Should the Democratic Party move in this direction, it would enjoy a bountiful supply of targets, many of them served up by members of the Grand Old Party. After examining just two of the nine appropriations bills awaiting final congressional approval, National Journal concluded that appropriators who are stepping down due to term limits, such as Alaska Republican Ted Stevens in the Senate and Florida Republican Bill Young in the House, or retiring, such as South Carolina Democrat Ernest Hollings, "did remarkably well for their constituents before leaving their posts."

Stevens directed an astounding $178.8 million to his home state of Alaska in the bills providing funds to the Departments of State, Commerce, Justice, and Housing and Urban Development, including $15 million for the Alaska Fisheries Marketing Board, $350,000 for the Arctic Winter Games and $950,000 for an Olympic-quality speed skating rink. Outgoing House Appropriations Committee Chairman Bill Young included $1.8 million for two art museums in St. Petersburg, Fla. Hollings, no piker in this competition, included $166 million for South Carolina interests, including funds for an undergraduate scholarship program and a marine laboratory (both of which will bear his name), $2 million for something called the South Carolina Seafood Alliance, and nearly $30 million to modernize South Carolina's judicial case docket system.
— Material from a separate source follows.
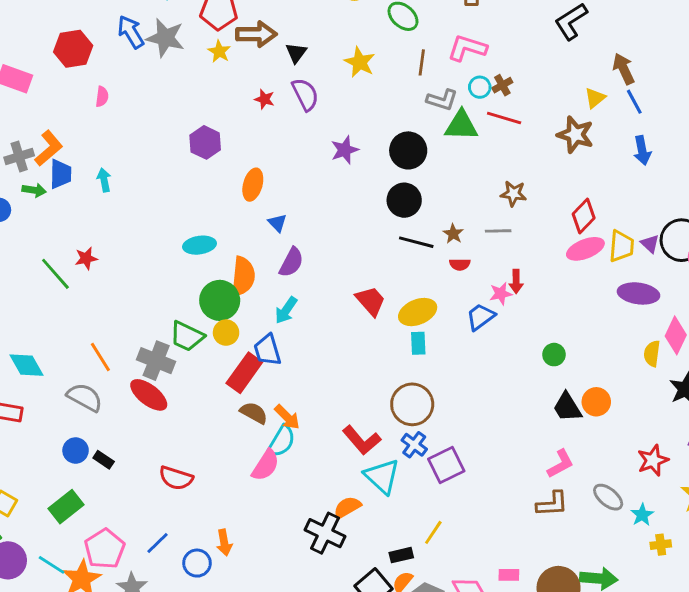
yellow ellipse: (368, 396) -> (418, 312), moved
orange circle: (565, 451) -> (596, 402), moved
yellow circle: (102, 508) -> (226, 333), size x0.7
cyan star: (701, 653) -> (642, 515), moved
Carville's new direction for the Democratic Party will win more widespread acceptance among the party's rank and file on Capitol Hill if Ohio Republican Ralph Regula ascends to the chairmanship of the Appropriations Committee. Regula has told his House Republican colleagues that, as chairman, he would end the practice of divvying up a portion of the 13 annual appropriations bills between the Republicans and Democrats on each panel according to a prearranged formula. Instead, Democrats would be beholden to the senior Republican on each subcommittee for specific projects in their districts. With Democrats unlikely to reap as many pork projects under this new regime, Carville's proposal could be the political equivalent of turning lemons into lemonade for a Democratic Party desperately in search of a post-election policy agenda.

Mr. Franc, who has held a number of positions on Capitol Hill, is vice president of Government Relations at The Heritage Foundation.